Congratulations on your first garden!!! Your best bet is to begin by designing and planting an area that you will see most often, either from your patio or from the kitchen window, dining area, etc. I suggest laying out a bed design using a supple garden hose or a rope--something you can see from inside the house. Create a border/bed with the rope and leave it in place a few days. Watch how the sun plays across it. See if you like it. If so, break ground, remove some sod, and see what kind of soil you have. You might want to have a soil test (a good idea) through the local county extension office. That way you'll know what to add to make great garden soil.
While that is going on, think about the plants you want. Check out the garden plans on bhg.com. There are plans for small yards, small beds, beds for butterflies, etc. I suggest making sure ot mix shrubs and perennials and annuals. Do a mix. Add a tree if you need some on your property.
Above all, start small with your garden efforts. A big garden will overwhelm you. Do a little this year, a little more next. I suggest trying to actually get a bed in this year simply because you'll be happy with something to dig into. Over the course of this year, begin to think about an overall plan for your yard. Do you want a vegetable area, flowers, bench, patio area, etc.? Figure this out and begin to lay it out. Bhg.com has tools to help you with this.

= = = =

■ Complete the following ■
1. List the options the gardening advice offers to consider when planning the overall layout of the yard.
2. According to the gardening advice, through what office can a soil test be done?
3. Continue the gardening advice from its last sentence.

■ Stored data entries ■
= = = =

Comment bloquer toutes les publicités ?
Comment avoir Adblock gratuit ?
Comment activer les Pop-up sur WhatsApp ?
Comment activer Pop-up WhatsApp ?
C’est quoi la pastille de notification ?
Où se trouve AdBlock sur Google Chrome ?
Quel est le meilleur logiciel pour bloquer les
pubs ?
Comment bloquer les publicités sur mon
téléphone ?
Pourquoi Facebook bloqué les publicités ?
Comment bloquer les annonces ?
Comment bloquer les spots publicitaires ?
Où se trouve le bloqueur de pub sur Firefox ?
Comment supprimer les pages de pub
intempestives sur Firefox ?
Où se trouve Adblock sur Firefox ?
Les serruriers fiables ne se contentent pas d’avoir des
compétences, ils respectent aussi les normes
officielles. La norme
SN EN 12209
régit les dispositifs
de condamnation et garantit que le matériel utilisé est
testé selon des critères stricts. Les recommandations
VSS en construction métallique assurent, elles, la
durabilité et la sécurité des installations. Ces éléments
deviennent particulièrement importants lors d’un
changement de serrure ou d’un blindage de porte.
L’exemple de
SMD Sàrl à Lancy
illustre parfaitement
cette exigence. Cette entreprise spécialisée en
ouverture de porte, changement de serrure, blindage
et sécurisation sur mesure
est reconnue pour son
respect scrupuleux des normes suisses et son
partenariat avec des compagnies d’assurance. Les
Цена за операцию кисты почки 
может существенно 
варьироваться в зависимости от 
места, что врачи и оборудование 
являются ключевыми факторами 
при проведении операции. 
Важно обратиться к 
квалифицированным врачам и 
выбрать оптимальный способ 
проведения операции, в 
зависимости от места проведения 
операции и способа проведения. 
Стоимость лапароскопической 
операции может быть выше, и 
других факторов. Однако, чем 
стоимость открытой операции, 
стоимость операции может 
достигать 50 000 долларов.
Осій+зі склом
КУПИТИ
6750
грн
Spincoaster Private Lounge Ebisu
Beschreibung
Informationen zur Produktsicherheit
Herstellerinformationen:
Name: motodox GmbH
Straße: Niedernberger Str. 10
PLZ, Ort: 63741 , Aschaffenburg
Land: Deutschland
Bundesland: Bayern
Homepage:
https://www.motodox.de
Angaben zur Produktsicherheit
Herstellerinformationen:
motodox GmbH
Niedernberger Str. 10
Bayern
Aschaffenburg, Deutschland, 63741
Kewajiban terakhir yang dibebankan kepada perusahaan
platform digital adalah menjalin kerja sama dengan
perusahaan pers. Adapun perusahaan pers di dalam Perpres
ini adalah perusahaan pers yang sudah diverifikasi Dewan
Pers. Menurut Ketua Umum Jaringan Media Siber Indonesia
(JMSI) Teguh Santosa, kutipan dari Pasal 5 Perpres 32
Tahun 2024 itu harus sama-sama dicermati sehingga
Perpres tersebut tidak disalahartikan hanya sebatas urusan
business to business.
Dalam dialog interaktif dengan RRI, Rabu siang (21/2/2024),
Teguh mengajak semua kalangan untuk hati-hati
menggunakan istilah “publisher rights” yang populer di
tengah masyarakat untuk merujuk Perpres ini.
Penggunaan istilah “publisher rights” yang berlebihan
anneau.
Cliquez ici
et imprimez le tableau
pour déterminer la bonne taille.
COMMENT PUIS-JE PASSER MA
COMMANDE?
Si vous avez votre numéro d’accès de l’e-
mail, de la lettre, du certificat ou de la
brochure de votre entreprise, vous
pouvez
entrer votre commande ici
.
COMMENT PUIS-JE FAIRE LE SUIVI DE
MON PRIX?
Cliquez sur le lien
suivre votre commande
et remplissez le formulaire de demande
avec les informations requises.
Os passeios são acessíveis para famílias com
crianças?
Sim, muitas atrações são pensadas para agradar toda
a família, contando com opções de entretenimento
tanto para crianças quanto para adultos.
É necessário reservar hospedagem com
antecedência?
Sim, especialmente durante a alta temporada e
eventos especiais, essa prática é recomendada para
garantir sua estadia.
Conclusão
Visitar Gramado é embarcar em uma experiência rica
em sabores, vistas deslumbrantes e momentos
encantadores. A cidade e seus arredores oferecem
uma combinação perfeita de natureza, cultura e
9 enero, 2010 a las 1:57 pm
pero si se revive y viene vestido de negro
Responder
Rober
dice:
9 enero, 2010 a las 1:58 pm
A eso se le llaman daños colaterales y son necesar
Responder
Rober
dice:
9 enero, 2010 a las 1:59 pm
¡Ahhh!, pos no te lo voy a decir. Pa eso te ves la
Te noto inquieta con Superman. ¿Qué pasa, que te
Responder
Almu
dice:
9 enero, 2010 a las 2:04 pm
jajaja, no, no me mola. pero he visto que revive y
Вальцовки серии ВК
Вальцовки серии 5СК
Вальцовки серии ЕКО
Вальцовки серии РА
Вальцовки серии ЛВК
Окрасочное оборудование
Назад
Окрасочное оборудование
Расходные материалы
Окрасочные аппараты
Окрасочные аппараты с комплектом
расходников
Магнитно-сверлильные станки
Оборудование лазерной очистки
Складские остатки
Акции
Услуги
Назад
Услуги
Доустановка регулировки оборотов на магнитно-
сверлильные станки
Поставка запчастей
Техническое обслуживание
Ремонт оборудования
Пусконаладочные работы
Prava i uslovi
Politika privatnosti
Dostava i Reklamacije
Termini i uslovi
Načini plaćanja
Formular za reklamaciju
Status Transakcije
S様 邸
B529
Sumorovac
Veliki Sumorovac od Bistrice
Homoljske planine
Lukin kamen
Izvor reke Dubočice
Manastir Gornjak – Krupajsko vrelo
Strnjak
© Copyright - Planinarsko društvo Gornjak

= = = =

■ Answers for the tasks ■
1. vegetable area, flowers, bench, patio area

2. Through the local county extension office.

3.
For birds, it's a good idea to have shrubs that offer shelter for nesting and roosting, as well as berries for food. Viburnums or hollies are nice for this.
Study the sun patterns in your yard, too, so you will know if you need sun or shade plants.
As you work on this year's little garden patch, you can begin dreaming about next year's and the years to come. Plan your trees and hardscape first and install that first. Then move to more planting beds.
Use containers to add color, too. Whatever you do, don't be overwhelmed. Just start small. Even if you later decide you don't want your first bed in the overall plan, that's okay. By then, you'll be more confident in gardening and have a new plan for that first garden bed.
Here are some great flowers for butterflies that are easy to grow:
butterfly bush (Buddleia, a shrub)
perennials: bee balm, coneflower, heliopsis, joe-pye weed, yarrow/achillea, butterfly weed (asclepias)
annuals: lantana, pentas, red salvia, blue salvia, zinnia
Above all, have fun!!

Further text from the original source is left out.